> **WRITTEN EXERCISE**: Rewrite all of these lines with every "mm" swapped for "millimeter" and everything else unchanged. Leave the pictures out.

> **INPUT ROWS**:
------------

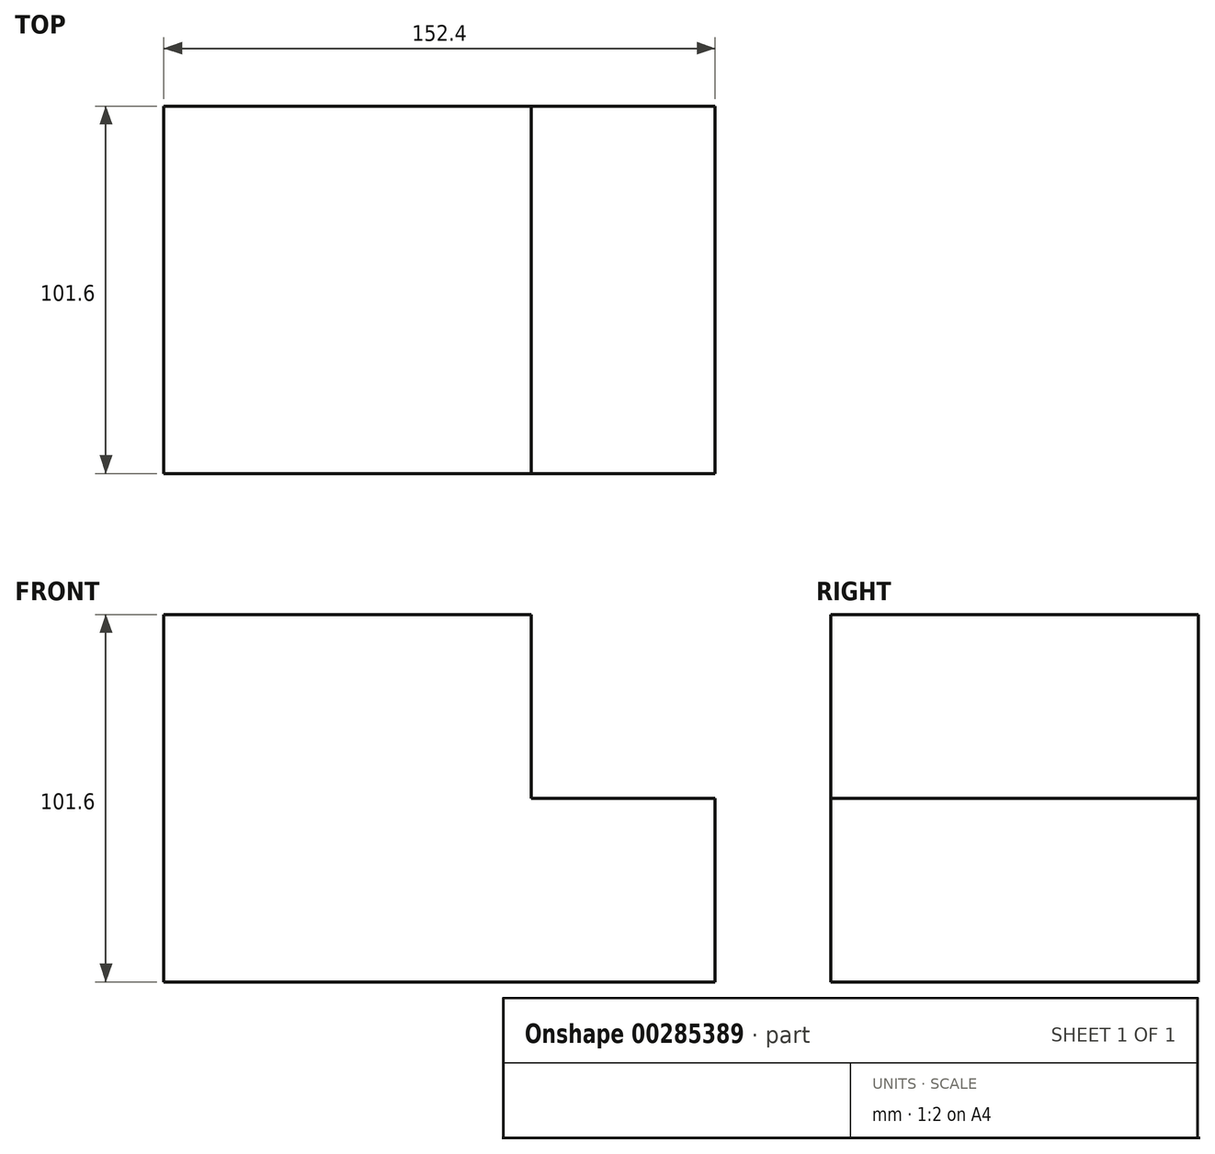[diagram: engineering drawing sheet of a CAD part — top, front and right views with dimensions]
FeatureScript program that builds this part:
annotation { "Feature Type Name" : "Feature", "Feature Type Description" : "" }
export const myFeature = defineFeature(function(context is Context, id is Id, definition is map)
    precondition{}
    {
        {
            var Q0;
            Q0=qCreatedBy(makeId("Front.planeOp"),FACE);
            var sketch = newSketch(context, id + "F0", { "sketchPlane" : qUnion([Q0])});
            skLineSegment(sketch, "E0", {"start": v(-101.6, 0) * mm, "end": v(50.8, 0) * mm});
            skLineSegment(sketch, "E1", {"start": v(50.8, 0) * mm, "end": v(50.8, 50.8) * mm});
            skLineSegment(sketch, "E2", {"start": v(50.8, 50.8) * mm, "end": v(0, 50.8) * mm});
            skLineSegment(sketch, "E3", {"start": v(0, 50.8) * mm, "end": v(0, 101.6) * mm});
            skLineSegment(sketch, "E4", {"start": v(0, 101.6) * mm, "end": v(-101.6, 101.6) * mm});
            skLineSegment(sketch, "E5", {"start": v(-101.6, 101.6) * mm, "end": v(-101.6, 0) * mm});
            skSolve(sketch);
        }
        {
            var Q0;
            Q0 = qSketchRegion(id + "F0", true);
            extrude(context, id + "F1", {"entities" : qUnion([Q0]), "depth" : 101.6 * mm});
        }
    });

------------

> **WORKED ANSWER**:
[diagram: engineering drawing sheet of a CAD part — top, front and right views with dimensions]
FeatureScript program that builds this part:
annotation { "Feature Type Name" : "Feature", "Feature Type Description" : "" }
export const myFeature = defineFeature(function(context is Context, id is Id, definition is map)
    precondition{}
    {
        {
            var Q0;
            Q0=qCreatedBy(makeId("Front.planeOp"),FACE);
            var sketch = newSketch(context, id + "F0", { "sketchPlane" : qUnion([Q0])});
            skLineSegment(sketch, "E0", {"start": v(-101.6, 0) * millimeter, "end": v(50.8, 0) * millimeter});
            skLineSegment(sketch, "E1", {"start": v(50.8, 0) * millimeter, "end": v(50.8, 50.8) * millimeter});
            skLineSegment(sketch, "E2", {"start": v(50.8, 50.8) * millimeter, "end": v(0, 50.8) * millimeter});
            skLineSegment(sketch, "E3", {"start": v(0, 50.8) * millimeter, "end": v(0, 101.6) * millimeter});
            skLineSegment(sketch, "E4", {"start": v(0, 101.6) * millimeter, "end": v(-101.6, 101.6) * millimeter});
            skLineSegment(sketch, "E5", {"start": v(-101.6, 101.6) * millimeter, "end": v(-101.6, 0) * millimeter});
            skSolve(sketch);
        }
        {
            var Q0;
            Q0 = qSketchRegion(id + "F0", true);
            extrude(context, id + "F1", {"entities" : qUnion([Q0]), "depth" : 101.6 * millimeter});
        }
    });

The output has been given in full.